*** Begin section ***

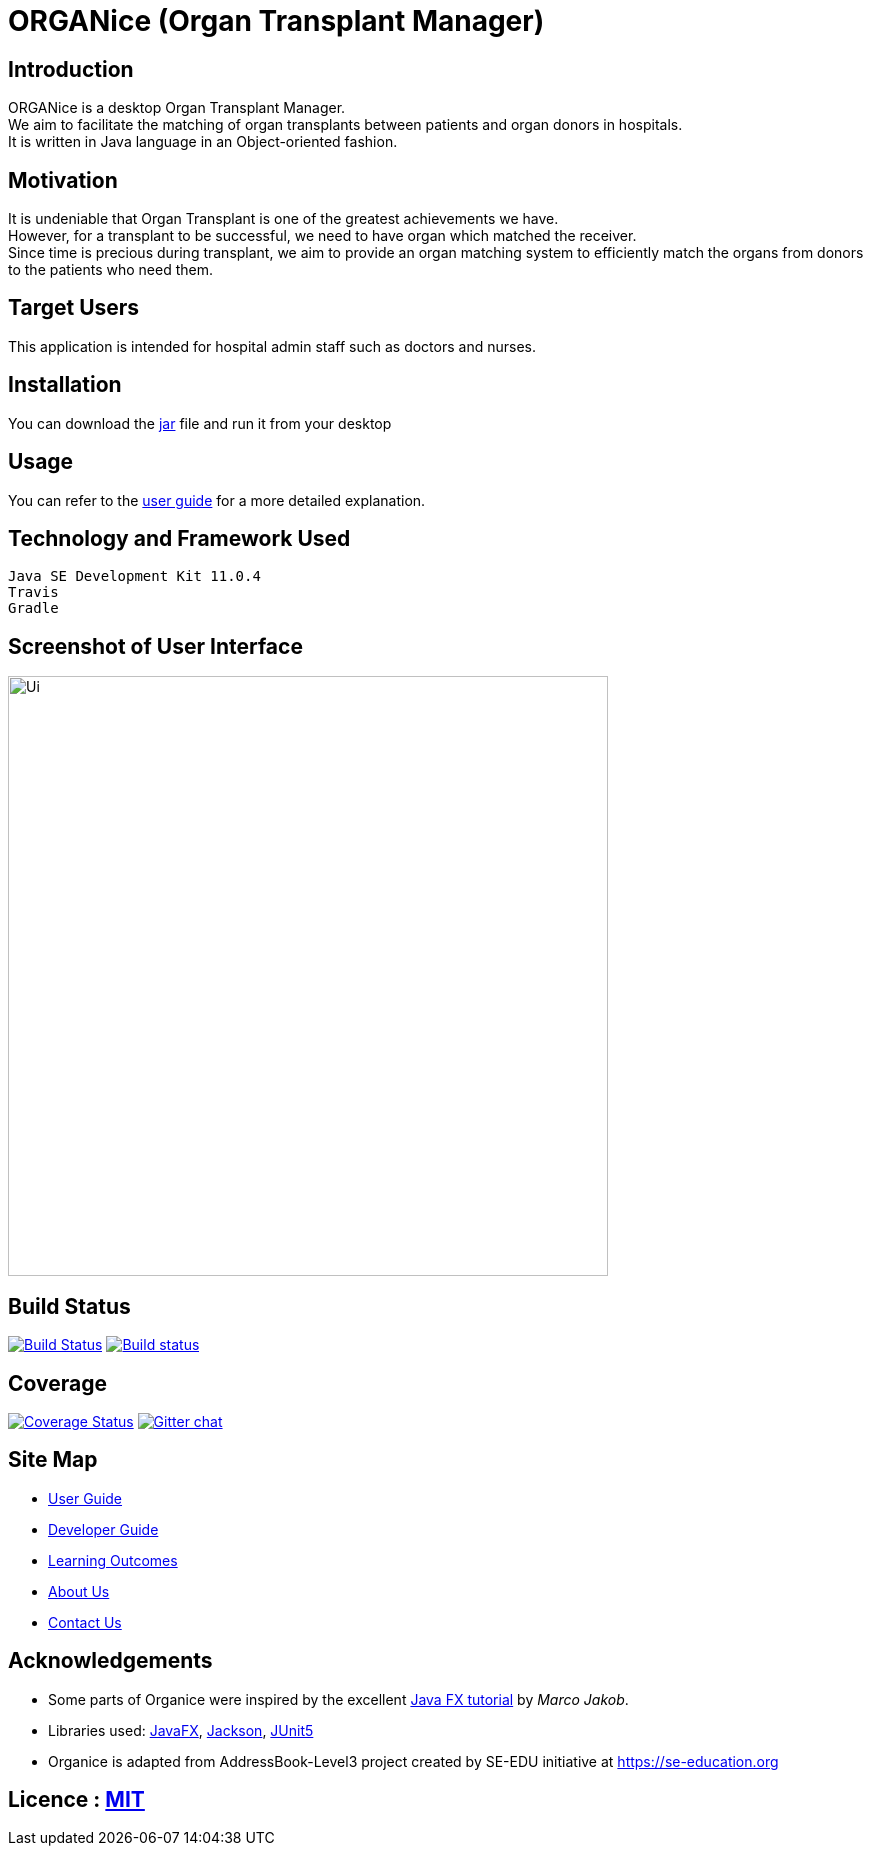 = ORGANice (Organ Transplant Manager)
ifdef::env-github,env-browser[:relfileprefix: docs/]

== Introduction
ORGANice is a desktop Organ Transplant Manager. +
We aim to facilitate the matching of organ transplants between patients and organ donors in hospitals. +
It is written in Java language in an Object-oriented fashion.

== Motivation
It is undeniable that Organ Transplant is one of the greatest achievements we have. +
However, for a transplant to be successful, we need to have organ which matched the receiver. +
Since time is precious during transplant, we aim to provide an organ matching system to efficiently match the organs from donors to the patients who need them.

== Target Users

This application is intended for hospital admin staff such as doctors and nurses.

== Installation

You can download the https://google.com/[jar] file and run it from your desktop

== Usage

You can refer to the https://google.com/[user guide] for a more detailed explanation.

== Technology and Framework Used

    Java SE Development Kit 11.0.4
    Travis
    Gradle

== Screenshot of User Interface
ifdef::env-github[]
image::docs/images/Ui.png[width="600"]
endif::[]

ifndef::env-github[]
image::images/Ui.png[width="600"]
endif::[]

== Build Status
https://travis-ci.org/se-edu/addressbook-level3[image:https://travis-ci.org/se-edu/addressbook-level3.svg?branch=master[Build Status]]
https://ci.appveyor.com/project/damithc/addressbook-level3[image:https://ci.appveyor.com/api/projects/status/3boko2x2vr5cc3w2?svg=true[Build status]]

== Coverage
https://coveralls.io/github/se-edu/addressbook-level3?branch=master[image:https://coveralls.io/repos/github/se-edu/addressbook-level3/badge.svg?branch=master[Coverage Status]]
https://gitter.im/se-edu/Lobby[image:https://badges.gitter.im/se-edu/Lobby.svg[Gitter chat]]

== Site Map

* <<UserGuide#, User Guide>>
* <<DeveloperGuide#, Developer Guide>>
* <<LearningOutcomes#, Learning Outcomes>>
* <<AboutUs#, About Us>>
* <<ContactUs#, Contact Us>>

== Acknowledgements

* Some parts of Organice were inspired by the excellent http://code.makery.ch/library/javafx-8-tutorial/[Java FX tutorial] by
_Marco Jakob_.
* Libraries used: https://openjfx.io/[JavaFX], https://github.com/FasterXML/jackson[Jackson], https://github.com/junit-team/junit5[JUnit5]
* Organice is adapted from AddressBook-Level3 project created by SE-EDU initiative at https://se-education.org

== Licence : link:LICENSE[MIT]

*** End section ***
*** Begin section ***

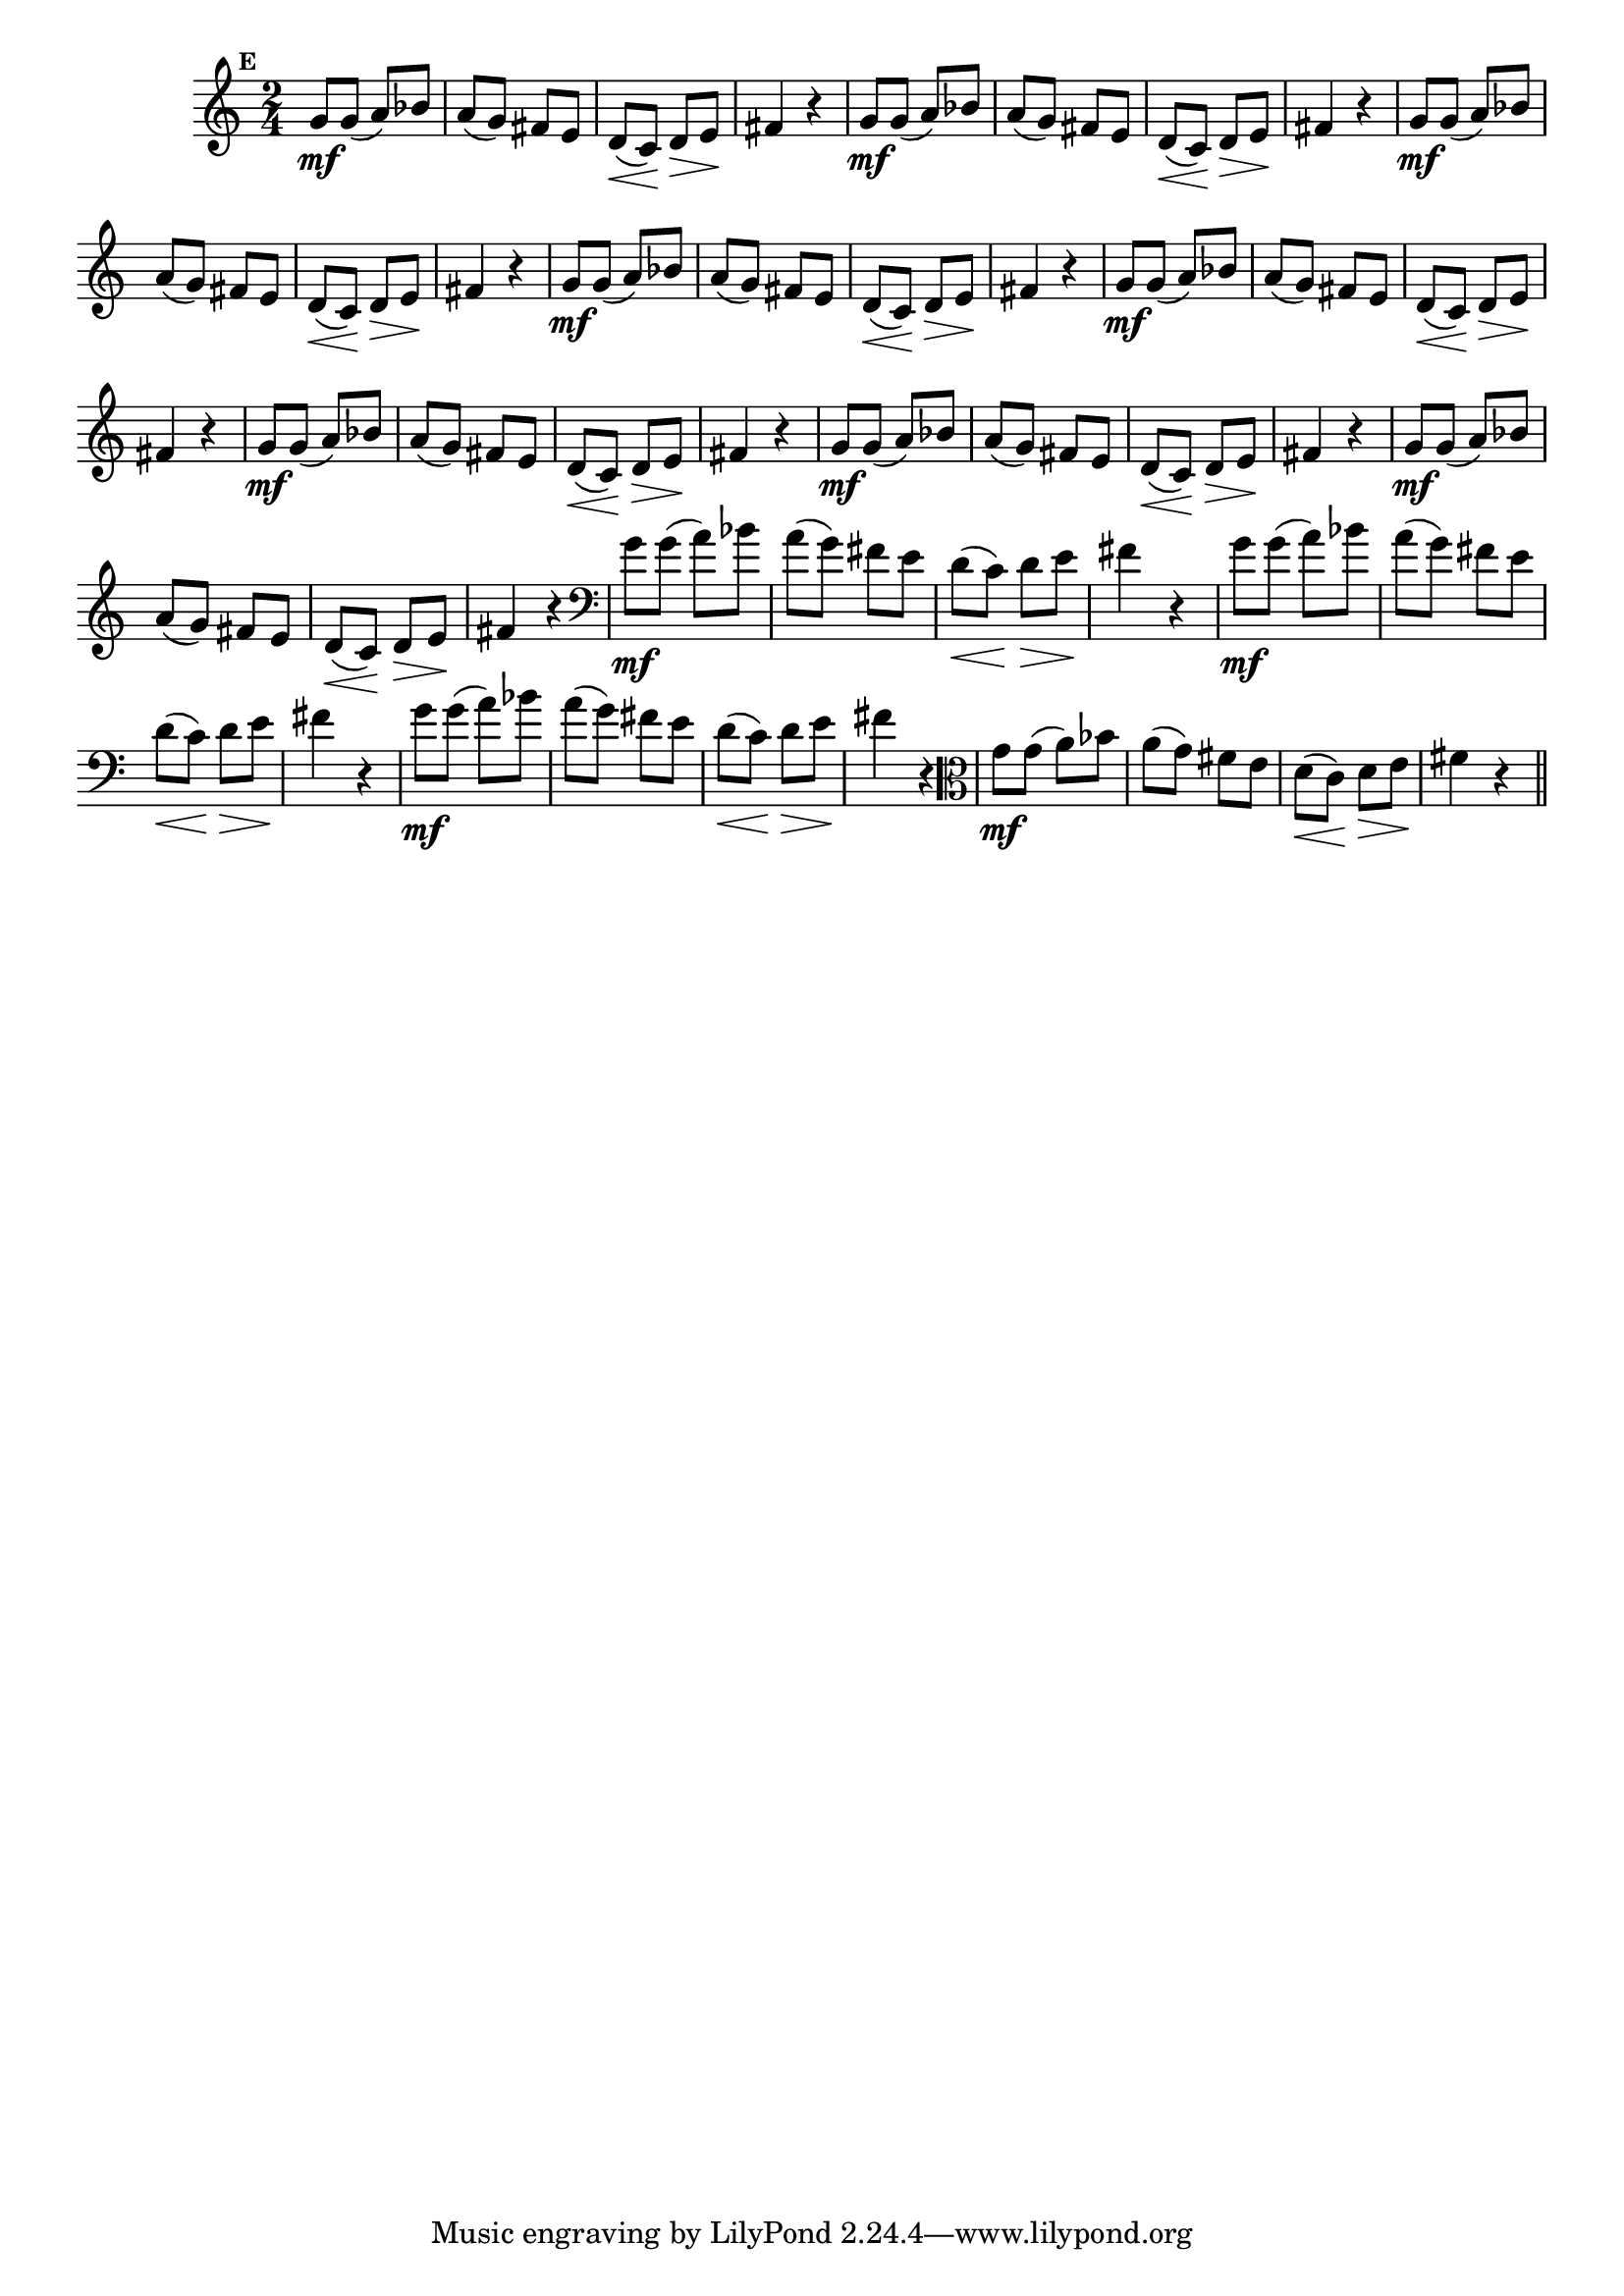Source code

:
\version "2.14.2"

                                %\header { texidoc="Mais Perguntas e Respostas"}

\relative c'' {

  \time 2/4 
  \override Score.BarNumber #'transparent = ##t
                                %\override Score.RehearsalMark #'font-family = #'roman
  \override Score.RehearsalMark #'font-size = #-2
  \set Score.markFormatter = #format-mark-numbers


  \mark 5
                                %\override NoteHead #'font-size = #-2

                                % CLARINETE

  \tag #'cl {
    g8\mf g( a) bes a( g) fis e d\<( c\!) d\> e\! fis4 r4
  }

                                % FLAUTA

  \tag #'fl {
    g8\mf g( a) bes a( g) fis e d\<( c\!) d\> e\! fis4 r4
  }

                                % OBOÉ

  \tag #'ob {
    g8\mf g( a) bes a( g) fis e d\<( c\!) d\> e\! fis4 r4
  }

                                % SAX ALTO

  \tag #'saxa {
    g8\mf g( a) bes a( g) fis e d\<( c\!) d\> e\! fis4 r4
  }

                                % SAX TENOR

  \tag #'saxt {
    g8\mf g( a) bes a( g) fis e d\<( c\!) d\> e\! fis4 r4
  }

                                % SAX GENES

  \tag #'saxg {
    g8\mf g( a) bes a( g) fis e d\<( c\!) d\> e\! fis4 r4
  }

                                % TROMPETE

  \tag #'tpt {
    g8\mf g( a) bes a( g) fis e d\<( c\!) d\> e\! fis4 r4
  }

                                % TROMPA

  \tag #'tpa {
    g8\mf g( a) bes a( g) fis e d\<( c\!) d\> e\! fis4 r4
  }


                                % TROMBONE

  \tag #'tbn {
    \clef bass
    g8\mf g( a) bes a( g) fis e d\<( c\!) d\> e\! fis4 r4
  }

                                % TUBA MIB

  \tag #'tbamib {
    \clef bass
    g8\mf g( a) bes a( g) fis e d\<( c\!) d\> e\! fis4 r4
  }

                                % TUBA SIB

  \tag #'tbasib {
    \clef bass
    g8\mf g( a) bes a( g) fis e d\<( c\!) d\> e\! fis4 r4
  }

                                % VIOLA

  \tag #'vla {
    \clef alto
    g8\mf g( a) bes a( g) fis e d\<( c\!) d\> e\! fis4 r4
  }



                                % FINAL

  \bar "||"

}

*** End section ***

### PROBLEM REQUIREMENTS:
Pull every line containing the word "branch" out of the material and copy it.

### EXERCISE SOLUTION:
https://travis-ci.org/se-edu/addressbook-level3[image:https://travis-ci.org/se-edu/addressbook-level3.svg?branch=master[Build Status]]
https://coveralls.io/github/se-edu/addressbook-level3?branch=master[image:https://coveralls.io/repos/github/se-edu/addressbook-level3/badge.svg?branch=master[Coverage Status]]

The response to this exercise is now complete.